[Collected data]
# # #
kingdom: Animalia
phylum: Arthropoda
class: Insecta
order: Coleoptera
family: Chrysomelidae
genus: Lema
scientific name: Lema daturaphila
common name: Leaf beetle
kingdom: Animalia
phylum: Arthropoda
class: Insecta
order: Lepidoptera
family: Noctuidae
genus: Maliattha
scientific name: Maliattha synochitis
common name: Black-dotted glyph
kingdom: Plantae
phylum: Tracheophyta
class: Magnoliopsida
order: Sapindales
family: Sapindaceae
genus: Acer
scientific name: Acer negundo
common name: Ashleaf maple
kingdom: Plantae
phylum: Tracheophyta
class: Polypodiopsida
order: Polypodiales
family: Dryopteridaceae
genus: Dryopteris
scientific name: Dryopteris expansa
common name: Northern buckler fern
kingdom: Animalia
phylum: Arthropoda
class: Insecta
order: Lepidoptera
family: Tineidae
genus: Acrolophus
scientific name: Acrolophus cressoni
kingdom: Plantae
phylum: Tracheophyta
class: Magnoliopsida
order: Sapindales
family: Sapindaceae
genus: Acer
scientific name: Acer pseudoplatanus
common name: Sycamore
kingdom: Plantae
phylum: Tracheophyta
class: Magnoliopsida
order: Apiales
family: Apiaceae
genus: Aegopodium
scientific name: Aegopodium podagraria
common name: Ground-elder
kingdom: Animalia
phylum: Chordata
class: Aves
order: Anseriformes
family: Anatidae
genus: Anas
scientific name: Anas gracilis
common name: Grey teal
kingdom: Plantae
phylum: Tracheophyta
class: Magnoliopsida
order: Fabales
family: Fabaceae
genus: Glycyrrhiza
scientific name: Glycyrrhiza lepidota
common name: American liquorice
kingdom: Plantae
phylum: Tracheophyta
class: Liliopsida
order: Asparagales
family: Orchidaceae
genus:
# # #
> [What to do]: Write out all of the data above line for line, changing nothing.

> [Written response]:
kingdom: Animalia
phylum: Arthropoda
class: Insecta
order: Coleoptera
family: Chrysomelidae
genus: Lema
scientific name: Lema daturaphila
common name: Leaf beetle
kingdom: Animalia
phylum: Arthropoda
class: Insecta
order: Lepidoptera
family: Noctuidae
genus: Maliattha
scientific name: Maliattha synochitis
common name: Black-dotted glyph
kingdom: Plantae
phylum: Tracheophyta
class: Magnoliopsida
order: Sapindales
family: Sapindaceae
genus: Acer
scientific name: Acer negundo
common name: Ashleaf maple
kingdom: Plantae
phylum: Tracheophyta
class: Polypodiopsida
order: Polypodiales
family: Dryopteridaceae
genus: Dryopteris
scientific name: Dryopteris expansa
common name: Northern buckler fern
kingdom: Animalia
phylum: Arthropoda
class: Insecta
order: Lepidoptera
family: Tineidae
genus: Acrolophus
scientific name: Acrolophus cressoni
kingdom: Plantae
phylum: Tracheophyta
class: Magnoliopsida
order: Sapindales
family: Sapindaceae
genus: Acer
scientific name: Acer pseudoplatanus
common name: Sycamore
kingdom: Plantae
phylum: Tracheophyta
class: Magnoliopsida
order: Apiales
family: Apiaceae
genus: Aegopodium
scientific name: Aegopodium podagraria
common name: Ground-elder
kingdom: Animalia
phylum: Chordata
class: Aves
order: Anseriformes
family: Anatidae
genus: Anas
scientific name: Anas gracilis
common name: Grey teal
kingdom: Plantae
phylum: Tracheophyta
class: Magnoliopsida
order: Fabales
family: Fabaceae
genus: Glycyrrhiza
scientific name: Glycyrrhiza lepidota
common name: American liquorice
kingdom: Plantae
phylum: Tracheophyta
class: Liliopsida
order: Asparagales
family: Orchidaceae
genus:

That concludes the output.